Working around URLSession delegate bridging issue

We've been tracking an Alamofire issue for a while that involves a very rare crash in the URLSessionDataDelegate method urlSession(_ session: URLSession, dataTask: URLSessionDataTask, didReceive data: Data), where the underlying NSData is nil when it's _unconditionallyBridgeFromObjectiveC'd. Multiple Radars have been filed and I even spoke to an Apple engineer at WWDC '17 that said it was likely a rare bug where nil is returned unintentionally. The fix seems easy enough to me (?: [NSData data]) but we've gotten reports for iOS 10 and iOS 11 at least, so it wasn't fixed then. So the question becomes, how to work around it?
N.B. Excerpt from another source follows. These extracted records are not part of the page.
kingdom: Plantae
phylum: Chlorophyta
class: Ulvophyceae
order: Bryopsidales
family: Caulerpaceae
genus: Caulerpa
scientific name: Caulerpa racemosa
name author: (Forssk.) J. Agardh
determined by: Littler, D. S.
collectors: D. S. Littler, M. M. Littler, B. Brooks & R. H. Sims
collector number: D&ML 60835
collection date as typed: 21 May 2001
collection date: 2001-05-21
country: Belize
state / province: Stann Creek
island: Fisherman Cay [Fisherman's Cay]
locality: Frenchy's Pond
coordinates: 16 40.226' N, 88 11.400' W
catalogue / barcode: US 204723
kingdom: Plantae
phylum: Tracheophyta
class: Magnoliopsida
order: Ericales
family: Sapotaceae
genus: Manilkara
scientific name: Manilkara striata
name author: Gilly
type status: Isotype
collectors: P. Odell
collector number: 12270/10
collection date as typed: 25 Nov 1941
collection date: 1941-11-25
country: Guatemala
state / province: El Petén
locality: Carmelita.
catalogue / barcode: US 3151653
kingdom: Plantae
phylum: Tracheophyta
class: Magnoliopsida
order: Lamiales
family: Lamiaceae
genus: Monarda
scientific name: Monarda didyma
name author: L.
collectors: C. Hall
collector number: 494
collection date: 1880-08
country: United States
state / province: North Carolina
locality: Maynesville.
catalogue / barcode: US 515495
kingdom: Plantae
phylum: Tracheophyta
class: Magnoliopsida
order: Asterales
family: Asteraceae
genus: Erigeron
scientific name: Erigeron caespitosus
Well, surprisingly, marking the Data parameter as Data? actually works: urlSession(_ session: URLSession, dataTask: URLSessionDataTask, didReceive data: Data?). However, this leads to a warnings and perhaps unintentional compiler behavior: Parameter of 'urlSession(_:dataTask:didReceive:)' has different optionality than expected by protocol 'URLSessionDataDelegate'. However, I don't think a permanent warning for all Alamofire users in acceptable here, especially since the vast majority have never seen this crash. So conditionalizing the fallback seems like the best option. However, Swift doesn't support the obvious version we'd want:

#if ENABLE_NIL_DATA_WORKAROUND
open func urlSession(_ session: URLSession, dataTask: URLSessionDataTask, didReceive data: Data?) {
    let data = data ?? Data()
#else
open func urlSession(_ session: URLSession, dataTask: URLSessionDataTask, didReceive data: Data) {
#endif

So before we do the work to create a version that works while minimizing duplication, does anyone have a better idea for a workaround? Additionally, is this fuzzy delegate matching behavior intentional, and will it remain?

Is it possible to check with something like this (untested):

let checkedData = data as Data? ?? data
// or
let checkedData: Data? = data
if checkedData == nil { … }

Data._unconditionallyBridgeFromObjectiveC should return an empty Data() in Swift 4.0 and later (see f88f624 in apple/swift#7429).